26.11.11

Improving diagnostics


Diagnosis is difficult in primary care, relying much on a good history and examination, but oft-times treatment can be quite empirical to cover the risk of a worst case scenario, a common problem in the third world. This means many are treated inappropriately, risking side effects and the development of drug resistance. 
We have set aside some funds to try and improve matters.
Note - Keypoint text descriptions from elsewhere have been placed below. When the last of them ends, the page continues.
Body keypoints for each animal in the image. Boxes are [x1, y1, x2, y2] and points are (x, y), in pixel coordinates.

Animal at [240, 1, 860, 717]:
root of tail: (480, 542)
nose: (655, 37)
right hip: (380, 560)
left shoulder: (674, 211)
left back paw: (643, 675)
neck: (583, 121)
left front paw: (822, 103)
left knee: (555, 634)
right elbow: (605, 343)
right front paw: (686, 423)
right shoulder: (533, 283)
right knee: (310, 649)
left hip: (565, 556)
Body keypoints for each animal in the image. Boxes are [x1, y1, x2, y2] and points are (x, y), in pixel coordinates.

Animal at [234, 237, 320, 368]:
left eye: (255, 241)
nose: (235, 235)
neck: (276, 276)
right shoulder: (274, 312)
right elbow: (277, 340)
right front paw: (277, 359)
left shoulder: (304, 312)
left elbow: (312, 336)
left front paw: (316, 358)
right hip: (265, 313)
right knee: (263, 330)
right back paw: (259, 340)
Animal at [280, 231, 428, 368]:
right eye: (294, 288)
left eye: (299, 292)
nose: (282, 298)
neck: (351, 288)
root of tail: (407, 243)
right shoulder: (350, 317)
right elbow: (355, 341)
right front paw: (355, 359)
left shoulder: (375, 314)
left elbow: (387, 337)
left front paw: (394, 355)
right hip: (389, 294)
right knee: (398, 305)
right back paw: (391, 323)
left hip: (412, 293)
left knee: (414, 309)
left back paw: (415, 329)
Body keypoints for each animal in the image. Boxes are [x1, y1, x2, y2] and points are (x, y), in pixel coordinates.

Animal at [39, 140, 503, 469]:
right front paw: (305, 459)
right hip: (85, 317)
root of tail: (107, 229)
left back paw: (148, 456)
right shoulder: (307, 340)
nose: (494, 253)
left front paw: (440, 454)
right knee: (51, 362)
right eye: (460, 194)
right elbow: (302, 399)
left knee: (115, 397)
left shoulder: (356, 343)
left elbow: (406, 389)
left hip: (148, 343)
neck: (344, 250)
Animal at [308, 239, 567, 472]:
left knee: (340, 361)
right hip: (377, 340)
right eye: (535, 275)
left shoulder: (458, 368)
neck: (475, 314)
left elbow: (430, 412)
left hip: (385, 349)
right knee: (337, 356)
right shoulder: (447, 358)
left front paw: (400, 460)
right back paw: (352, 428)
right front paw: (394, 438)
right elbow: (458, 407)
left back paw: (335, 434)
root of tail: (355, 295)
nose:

Oscar leaves on the 12th Dec for two months study at Padhar Hospital in India, for training in laboratory work and microscopy.
The clinic has become increasingly cramped and without any space for lab work we have taken half of our porch to be used for this purpose. Oscar has designed and with some help built the lab himself.
We will have rain harvesting tanks outside to give a reliable water source, the borehole we have been using now broken. This is perhaps not a bad thing as we had identified E.Coli infection in the water last month and had ceased to use it, pondering on the construction of a sand bio-filter. 
We constructed the blocks with sand from the river and though basic it will amply serve the purpose.
The lab is secure with ironwork grills, windows and awaits decoration. We are hoping to attach solar power to the clinic (from the defunct borehole) that will power another fridge, microscopes, and bench top blood analysis equipment.
We are very grateful to Dr Choudrie at Padhar Hospital (MP) who has planned Oscar's consultant led training which is designed specifically for the environment in which we work, and pathology most commonly encountered, TB, Malaria, Gastrointestinal infection, both parasitical and bacterial. Besides Malaria microscopy we will be aiming for TB and HIV testing, Blood grouping and transfusion, blood count with white cell differentials, glucose, leprosy identification, stool and urine analysis.

3.11.11

news- gas gangrene


Oct 2011

Three months after starting treatment this young lad is almost healed.
Initially his leg was rapidly breaking down, swollen and with audible small
gas pockets when pressed following the administration of an
injection from a local 'chemist' using a dirty needle.
The necrotic dead tissues were replete with maggots, debrided and cleaned.
He was on three intravenous antibiotics for two weeks.
Eventually clean and rid of the dead tissue healing seemed to miraculously start
and nutritional support was crucial.
The process has been long and for some time the mother seemed to
emotionally disengage with the child so encouragement to breast feed was
ongoing even when the child was discharged.
The amount of lost tissue should have necessitated skin grafting, but
this is beyond anything available in the riverine areas

Frankly it has been amazing to all of us how this young boy has recovered so well,
and it is a joy to see the family encouraged by his recovery.
Gas gangrene has a high fatality and often the extent of the disease results in
amputation.
Though scarred, young Godswill is getting back on his feet and doing well.